MOVED: Labyrinth Restaurant has moved to 8 Raffles Avenue #02-23,
Esplanade Mall Singapore 039802.
Autodidactic 29 year-old Han Li Guang serves molecular mod Sin (modern Singapore) cuisine, combining Western cooking methods with Singaporean favorites. Because the food was delicious and confident, it was a shock to learn that Han, former banker, doesn’t have much culinary experience; he worked only 6 months at Garibaldi and studied another 3 at At-Sunrise Globalchef Academy.
There is no a la carte. Set lunch is targeted to start in Apr and 5-course prix fixe dinner at $78+. Even the free bread was impressive. Came with balsamic vinaigrette jam, olive oil powder, and garlic foam.

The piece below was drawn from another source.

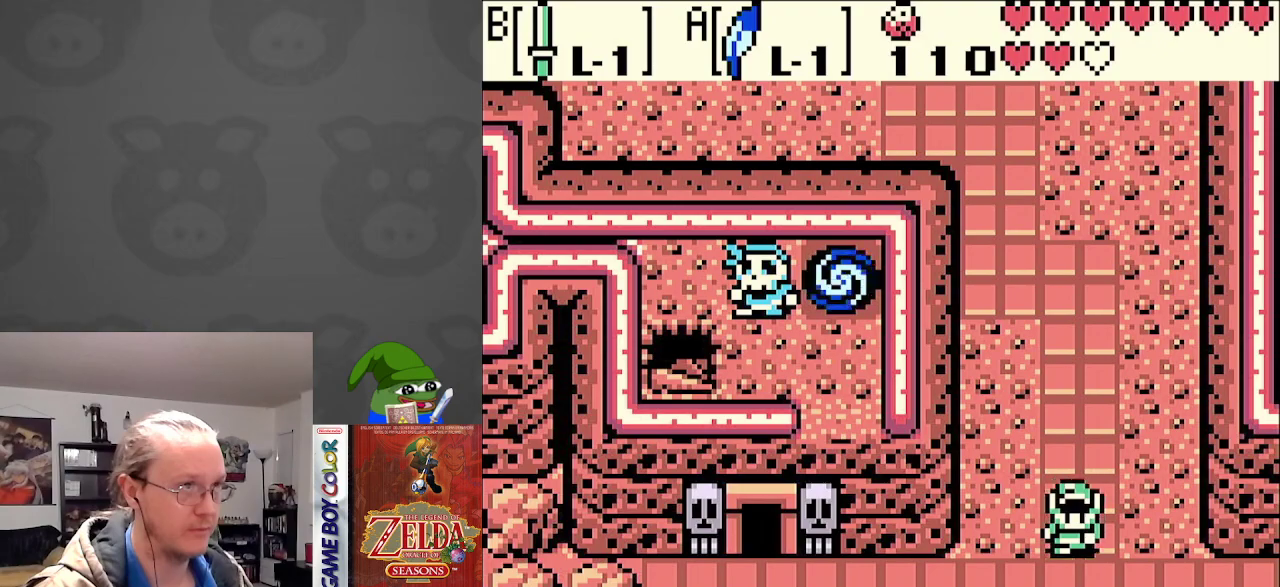
{"buttons": ["DPAD_LEFT"], "events": [[67, "DPAD_LEFT", "down"], [200, "DPAD_LEFT", "up"], [267, "DPAD_LEFT", "down"], [283, "DPAD_DOWN", "up"]]}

The first course was a salad, a vegetarian play on steak tartar: the acidity of tomato “steak” tartar was counterbalanced by sweetness of mango “yolk”. Cloud-like fluffs of dehydrated tomato beautified the dish. A nice start.
Second course of deconstructed Singapore chili crab, designed to look like a beach. A lone softshell crab was accompanied by a sweet chili crab ice cream and crab mousse, on “sands” of mantou (bread). Some call this the signature of the restaurant, and fair enough, it was as tasty and fun as it looked. When you eat the crab and ice cream together, the hot crab melts the ice cream–complex, contrasting, and delightful.

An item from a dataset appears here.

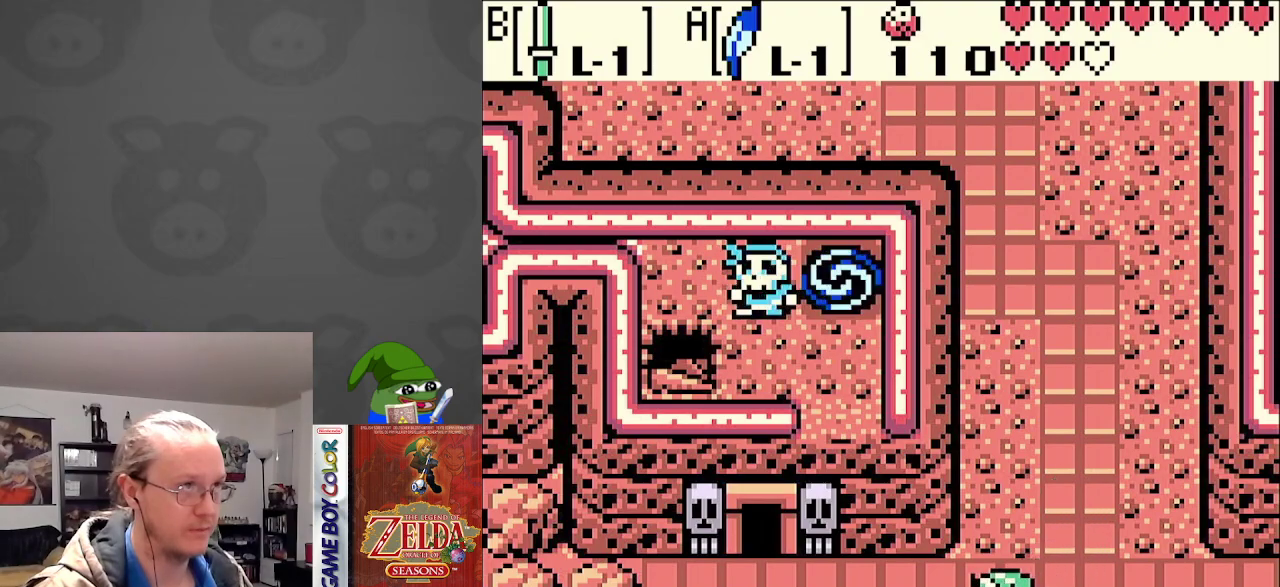
{"buttons": ["DPAD_RIGHT"], "events": [[150, "DPAD_LEFT", "up"], [217, "DPAD_RIGHT", "down"]]}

For the mains, there was a choice between a deconstructed Hainanese curry rice (potato puree, coriander sponge, chicken balls mimicking chicken cutlet, and curry quinoa risotto pretending to be the gravy-laden rice) OR siew yoke fan, 12-hour slow-cooked roasted pork belly with risotto cooked in ramen broth and sous vide quail egg, acting both as an egg in ramen and siew yoke fan.
The Ex preferred the rather spicy Hainanese curry rice, decorated as a forest, “more textures, more complex, more things going on, more exciting.” But it was too spicy for me. I liked the siew yoke fan more. You have to eat the salty risotto with pork belly to bring out the flavours of fats. When I bit into the crackling skin, it was a mini earthquake crunch of bliss. But the Ex found it too salty.
There were 2 courses of desserts: chendol xiao long bao (red bean wrapped in pandan skin, drizzled with gula melaka) and deconstructed apple crumble, which was similar to, but not as good as the deconstructed blackforest at Petite Menu. I’d suggest getting rid of the apple crumble on the menu, and give 3 chendol soup dumplings, instead of 1.
There are many things to love about Labyrinth: (1) Extremely innovative: This is the first time that somebody has combined molecular gastronomy with local hawker fare to such great success, everything was delicious; (2) while Han worked at Garibaldi, his style is closer to Restaurant Andre (#6 Restaurant in Asia), but Labyrinth’s food was way more delectable and memorable and cheaper than Andre at $400/pax; and (3) the food was unpretentious and uncompromising. For examples, the Hainanese curry rice tasted exactly like what it should be, the spiciness wasn’t lowered to suit non-locals’ palates. Siew yoke fan retained its original hawker name on the menu, instead of anglicizing it to pork belly rice. Xiao long bao on menu, not soup dumplings.
There are, however, two issues to giam (critique): (1) the obvious one is there weren’t food choices, and (2) the decor affects the service. Because food is served over the bar, customers have to receive plates from chefs. In a good restaurant, customers should never serve themselves. That’s what the service charge is for. In all other areas, the service was tentative but good. (This is the same complaint I had for Izy.)
I have great esteem and regards for the intimate and personal haven that Han has created. I have a sense he works for passion, not for profits. Among new local chefs under 40, I’d list him as one of my top 3 favorites. Highly recommended. By far the most interesting and original restaurant this year. Including an inexpensive and easy bottle of wine ($45), we spent about $220 for two.